- **What the task requires**: Filter the material below down to the lines containing the word "control".

- **Task material**:
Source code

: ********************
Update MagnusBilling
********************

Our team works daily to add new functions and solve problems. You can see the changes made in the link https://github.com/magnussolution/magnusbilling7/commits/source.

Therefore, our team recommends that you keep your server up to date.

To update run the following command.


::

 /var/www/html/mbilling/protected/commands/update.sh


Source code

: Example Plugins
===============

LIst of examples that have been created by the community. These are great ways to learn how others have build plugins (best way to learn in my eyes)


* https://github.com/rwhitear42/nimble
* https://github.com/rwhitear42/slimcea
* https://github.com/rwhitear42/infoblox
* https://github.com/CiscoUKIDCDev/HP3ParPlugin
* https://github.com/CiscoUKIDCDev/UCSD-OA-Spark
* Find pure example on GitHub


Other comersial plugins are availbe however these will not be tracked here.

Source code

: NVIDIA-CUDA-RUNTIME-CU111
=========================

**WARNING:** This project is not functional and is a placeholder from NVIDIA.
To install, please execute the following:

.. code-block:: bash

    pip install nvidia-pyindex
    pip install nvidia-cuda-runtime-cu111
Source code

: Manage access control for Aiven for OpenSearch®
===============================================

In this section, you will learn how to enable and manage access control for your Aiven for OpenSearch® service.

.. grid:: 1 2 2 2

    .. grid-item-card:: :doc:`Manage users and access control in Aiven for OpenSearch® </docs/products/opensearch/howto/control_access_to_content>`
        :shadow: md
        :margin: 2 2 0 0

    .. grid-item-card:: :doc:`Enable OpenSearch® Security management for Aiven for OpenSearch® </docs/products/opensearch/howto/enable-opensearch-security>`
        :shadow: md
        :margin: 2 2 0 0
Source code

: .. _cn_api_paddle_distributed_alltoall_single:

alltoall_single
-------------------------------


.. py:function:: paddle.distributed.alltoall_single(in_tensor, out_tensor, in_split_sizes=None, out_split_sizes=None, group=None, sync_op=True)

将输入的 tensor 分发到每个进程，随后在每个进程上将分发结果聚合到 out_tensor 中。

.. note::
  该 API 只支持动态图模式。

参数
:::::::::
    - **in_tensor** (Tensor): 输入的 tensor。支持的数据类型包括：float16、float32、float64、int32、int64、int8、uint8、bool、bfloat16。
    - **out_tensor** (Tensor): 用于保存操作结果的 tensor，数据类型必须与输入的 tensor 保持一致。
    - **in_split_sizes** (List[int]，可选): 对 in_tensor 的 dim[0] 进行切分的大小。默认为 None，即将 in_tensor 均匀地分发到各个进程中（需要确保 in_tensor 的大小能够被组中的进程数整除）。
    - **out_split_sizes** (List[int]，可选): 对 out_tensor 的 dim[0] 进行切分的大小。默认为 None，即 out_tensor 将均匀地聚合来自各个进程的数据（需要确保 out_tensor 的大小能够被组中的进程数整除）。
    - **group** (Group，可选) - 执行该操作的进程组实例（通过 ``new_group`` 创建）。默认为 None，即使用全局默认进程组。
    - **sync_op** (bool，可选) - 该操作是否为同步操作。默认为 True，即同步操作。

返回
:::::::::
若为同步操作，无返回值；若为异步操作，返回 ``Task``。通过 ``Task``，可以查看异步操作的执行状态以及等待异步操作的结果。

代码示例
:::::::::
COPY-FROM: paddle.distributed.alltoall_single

- **Exercise result**:
: Manage access control for Aiven for OpenSearch®
In this section, you will learn how to enable and manage access control for your Aiven for OpenSearch® service.
    .. grid-item-card:: :doc:`Manage users and access control in Aiven for OpenSearch® </docs/products/opensearch/howto/control_access_to_content>`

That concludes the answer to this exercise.